Ben Roberts-Smith to learn defamation fate

The judgment in Ben Roberts-Smith's defamation case is due to be released next week. (Dan Himbrechts/AAP PHOTOS)

Almost 11 months after his lengthy trial, Victoria Cross recipient Ben Roberts-Smith will soon learn whether his defamation case over war crimes reports has been successful.

The former SAS corporal sued The Age, The Sydney Morning Herald and The Canberra Times in the Federal Court over 2018 reports claiming he committed war crimes in Afghanistan including murder, and acts of bullying and domestic violence.

The 43-year-old has denied all claims of wrongdoing, while the newspapers defended them as true.

Justice Anthony Besanko will hand down his judgment on June 1.

As the hearing wrapped up last year, Mr Roberts-Smith's barrister Arthur Moses SC described his client as a highly trained and experienced soldier whose reputation or courage, skill and decency had been "destroyed" by the media reports.

Elite soldiers who gave evidence against Mr Roberts-Smith were liars and gossips who were bitter and jealous over the ex-corporal's award of Australia's highest military honour for his role in the battle of Tizak in Afghanistan in 2010, Mr Moses said.

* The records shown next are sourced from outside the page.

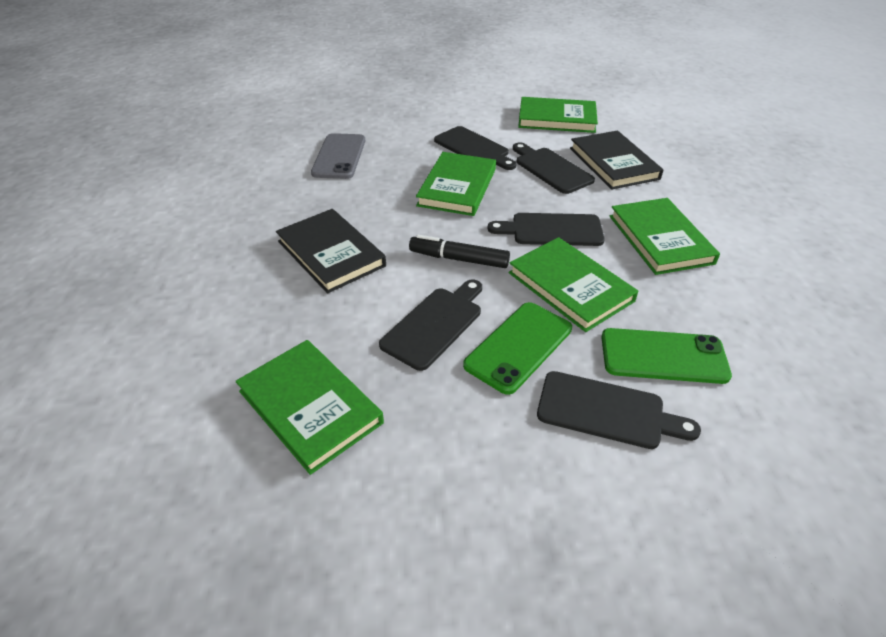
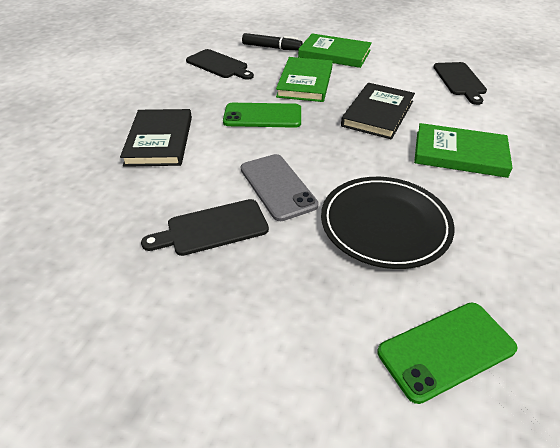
black cutting board: 5 -> 3
black plate: 0 -> 1
green book: 5 -> 3

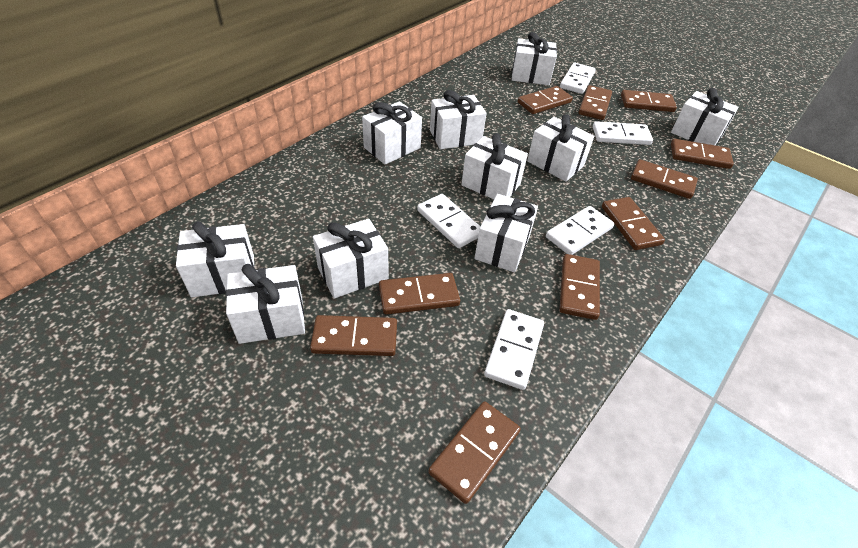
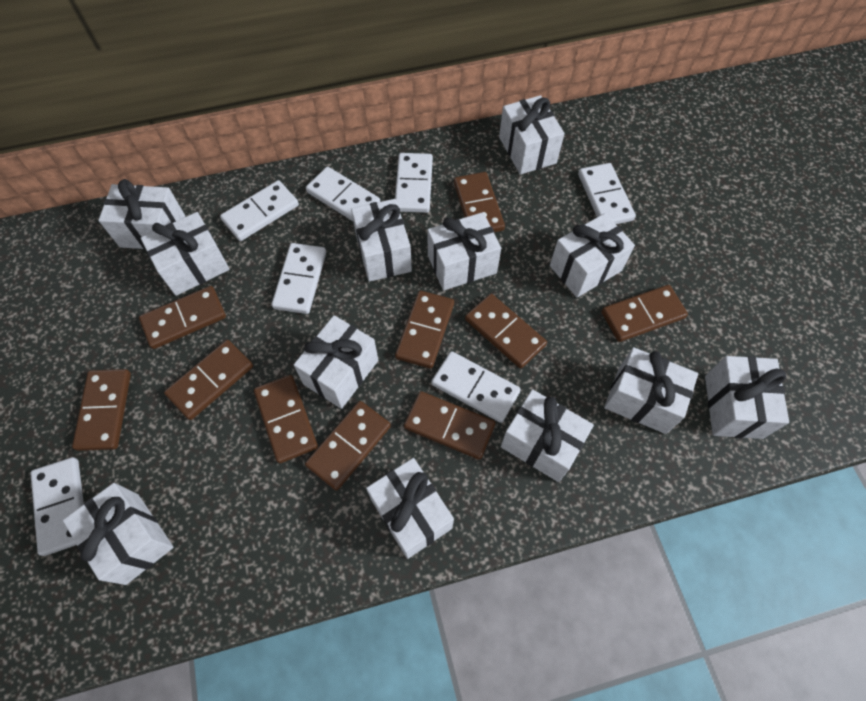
white domino: 5 -> 7
white gift: 10 -> 12

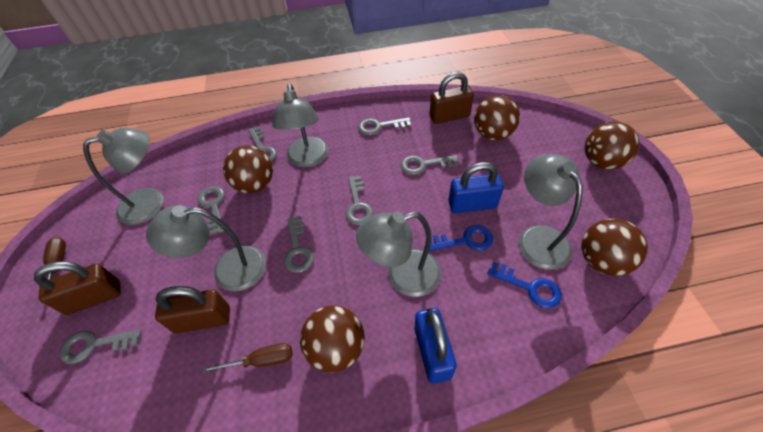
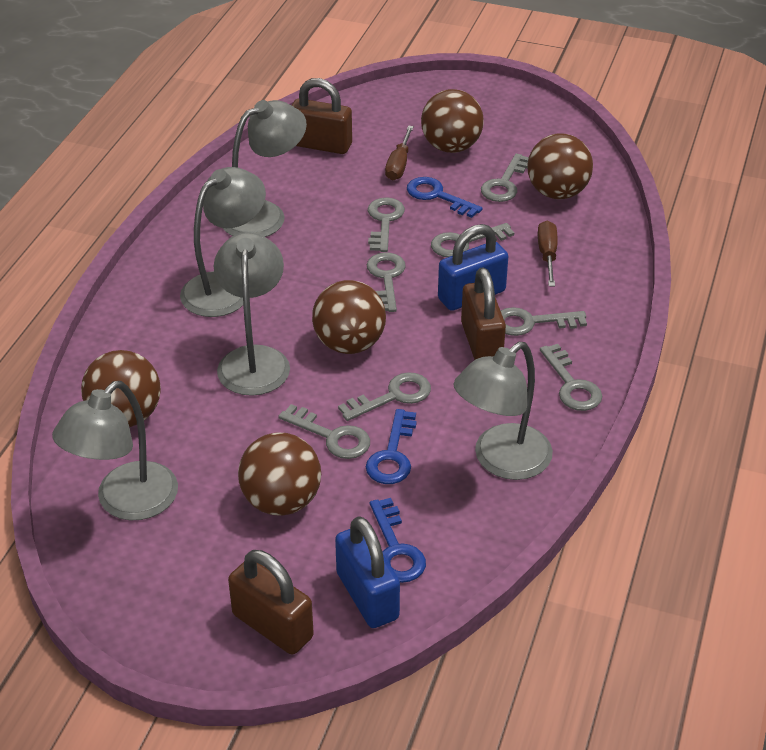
blue key: 2 -> 3
grey key: 7 -> 8

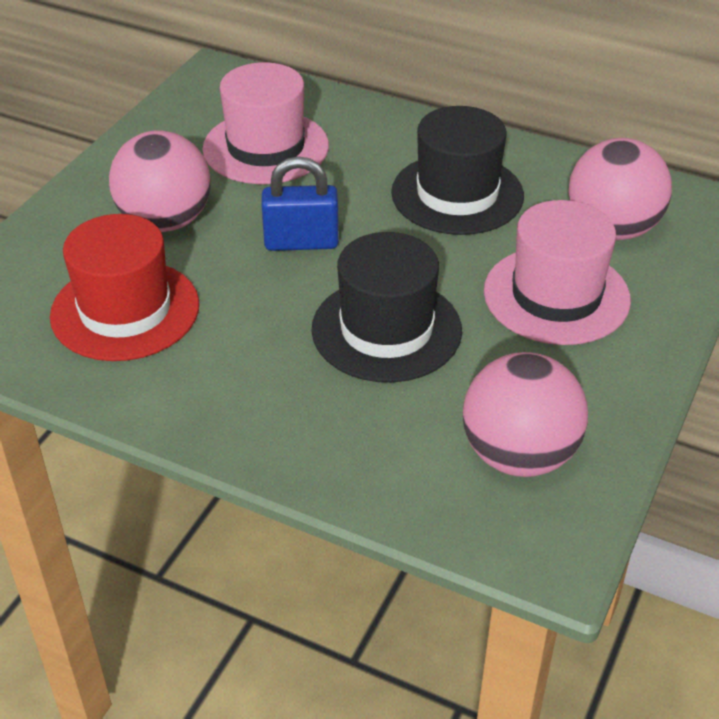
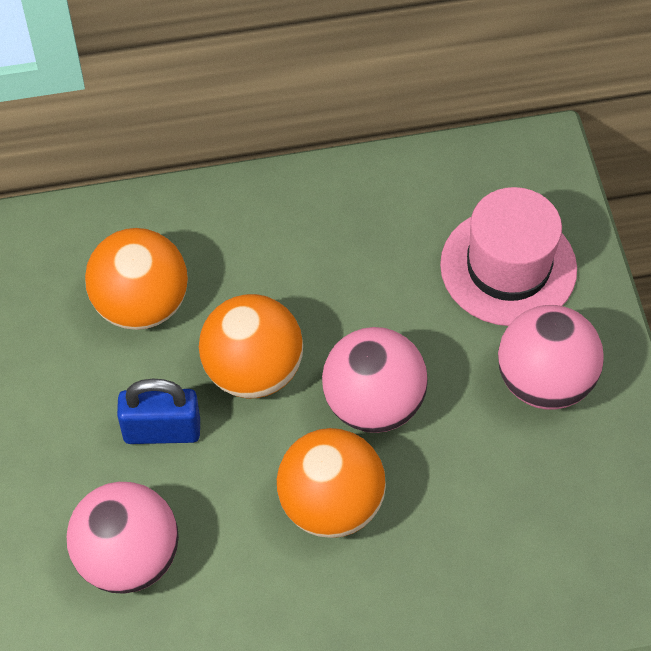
black hat: 2 -> 0
orange ball: 0 -> 3
pink hat: 2 -> 1
red hat: 1 -> 0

In the publications, Mr Roberts-Smith is alleged to have been a war criminal complicit in six murders in Afghanistan, a violent bully to his soldier comrades, and a domestic abuser to his mistress.

For one of the allegations, the newspapers rely on the eyewitness account of a former SAS soldier who said he watched the former corporal kick an unarmed prisoner off a cliff before the man was executed below. 

Mr Roberts-Smith is seeking aggravated damages of up to 10 years or more in lost income from jobs including a partnership with consulting firm PwC and lucrative public speaking gigs.

He has not been charged over any of this alleged conduct and no findings have been made against him in a criminal court.

The defamation trial spanned over a year, hearing from over 40 witnesses, and wrapped up after eight days of closing addresses on July 27, 2022.

The legal bill alone from the case is estimated to have blown out to about $25 million. 

In November 2020, a report into alleged war crimes by special forces in Afghanistan was released finding credible evidence that 39 civilians and prisoners were unlawfully killed by Australian troops while two others were subject to cruelty from 2007 to 2013.

Two years later, more than 40 soldiers were being investigated for their roles in these alleged crimes. 

Only one, Oliver Schulz, has been arrested and charged over the allegedly unlawful killing of Dad Mohammad as he lay on his back in a wheatfield in Afghanistan's Uruzgan Province in 2012.

Mr Mohammad's father later made a complaint to the ADF, alleging his son had been shot in the head.